Source passage:
I had a dream the other night. I was traveling and lost both my passport and my flight ticket and the bag they were in. I went on a search to find them, thinking that someone had stolen the bag from me. I woke up, then found myself back in the dream, still looking, still searching.
A dream like that stays with me. I’ve always said that if I don’t have a valid passport or ticket in hand, I’ll feel wary. Those two things allow me to believe that I have an “out” back to the former life I led in Belgium. And even though I’m mostly well adjusted, here, in my small midwestern town, there’s an endless pull back to that other place where I left a huge hunk of my heart. Often, before I’ve even taken a planned trip back, I already have tickets in hand (or at least on the computer) for the next one.
A dream like that can mean many things. And I could probably find a myriad of explanations for it. But I’ll stick to the one that makes sense to me: how do I continue to live out my life in an authentic manner, one that makes sense of where I came from, where I am now and who I want to continue to become no matter the circumstances?
From the big chateau where I was born in Belgium through the years of French school and Belgian best friends, to the years of solitude and adjustment to a new culture here in the States. From the years of hard work, penny pinching and parenting to the current days of more flexible living. What I’ve discovered is that within me, there is a center that never changes. It’s a mixture of intuition, life experience and observation that serves me well.

Supplied records:
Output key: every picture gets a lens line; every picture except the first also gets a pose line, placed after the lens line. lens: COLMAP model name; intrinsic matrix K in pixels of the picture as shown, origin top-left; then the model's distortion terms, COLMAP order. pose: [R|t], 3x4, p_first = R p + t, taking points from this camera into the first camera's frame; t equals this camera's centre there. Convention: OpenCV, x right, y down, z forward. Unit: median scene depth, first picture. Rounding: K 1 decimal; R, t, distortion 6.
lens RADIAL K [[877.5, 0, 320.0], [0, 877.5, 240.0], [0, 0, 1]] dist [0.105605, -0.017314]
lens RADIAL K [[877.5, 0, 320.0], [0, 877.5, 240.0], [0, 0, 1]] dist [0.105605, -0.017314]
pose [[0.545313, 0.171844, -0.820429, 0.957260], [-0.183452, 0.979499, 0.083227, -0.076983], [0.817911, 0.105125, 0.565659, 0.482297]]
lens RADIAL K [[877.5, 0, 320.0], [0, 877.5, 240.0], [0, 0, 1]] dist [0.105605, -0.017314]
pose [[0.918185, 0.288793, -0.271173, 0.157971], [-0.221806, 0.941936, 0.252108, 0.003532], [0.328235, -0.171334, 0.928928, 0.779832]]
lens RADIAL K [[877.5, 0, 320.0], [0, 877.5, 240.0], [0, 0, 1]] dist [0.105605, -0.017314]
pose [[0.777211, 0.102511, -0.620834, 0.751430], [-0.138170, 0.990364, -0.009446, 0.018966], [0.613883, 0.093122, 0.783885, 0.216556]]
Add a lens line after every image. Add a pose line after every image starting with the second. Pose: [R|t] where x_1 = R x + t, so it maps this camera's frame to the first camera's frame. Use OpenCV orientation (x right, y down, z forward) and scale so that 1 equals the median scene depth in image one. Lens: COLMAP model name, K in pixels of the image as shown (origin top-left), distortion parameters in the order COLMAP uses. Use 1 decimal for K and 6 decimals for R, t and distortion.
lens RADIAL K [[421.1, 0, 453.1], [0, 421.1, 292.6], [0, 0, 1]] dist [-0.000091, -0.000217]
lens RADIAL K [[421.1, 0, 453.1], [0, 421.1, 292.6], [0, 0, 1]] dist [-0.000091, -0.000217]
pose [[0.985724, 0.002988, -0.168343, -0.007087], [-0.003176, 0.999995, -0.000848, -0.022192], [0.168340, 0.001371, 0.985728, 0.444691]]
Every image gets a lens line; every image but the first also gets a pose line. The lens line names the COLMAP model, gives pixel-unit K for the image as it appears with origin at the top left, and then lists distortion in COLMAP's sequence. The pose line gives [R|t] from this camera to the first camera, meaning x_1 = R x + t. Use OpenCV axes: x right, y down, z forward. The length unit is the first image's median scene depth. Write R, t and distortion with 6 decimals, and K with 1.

Tasks:
a) Return the passport dream passage from "I had a dream" to "looking, still searching.".
b) Using the passport dream passage, tell whether each statement agrees with it. Answer yes or no for each and quote the words that decide it.
(i) The writer was born in a big chateau in Belgium.
(ii) The writer usually waits until after a trip back to get tickets for the next one.
(iii) In the dream, the writer thought someone had stolen the bag.
The lines play no part in this work.

Task responses:
a)
I had a dream the other night. I was traveling and lost both my passport and my flight ticket and the bag they were in. I went on a search to find them, thinking that someone had stolen the bag from me. I woke up, then found myself back in the dream, still looking, still searching.

b)
(i) Yes: "From the big chateau where I was born in Belgium"
(ii) No: "Often, before I’ve even taken a planned trip back, I already have tickets in hand (or at least on the computer) for the next one."
(iii) Yes: "thinking that someone had stolen the bag from me"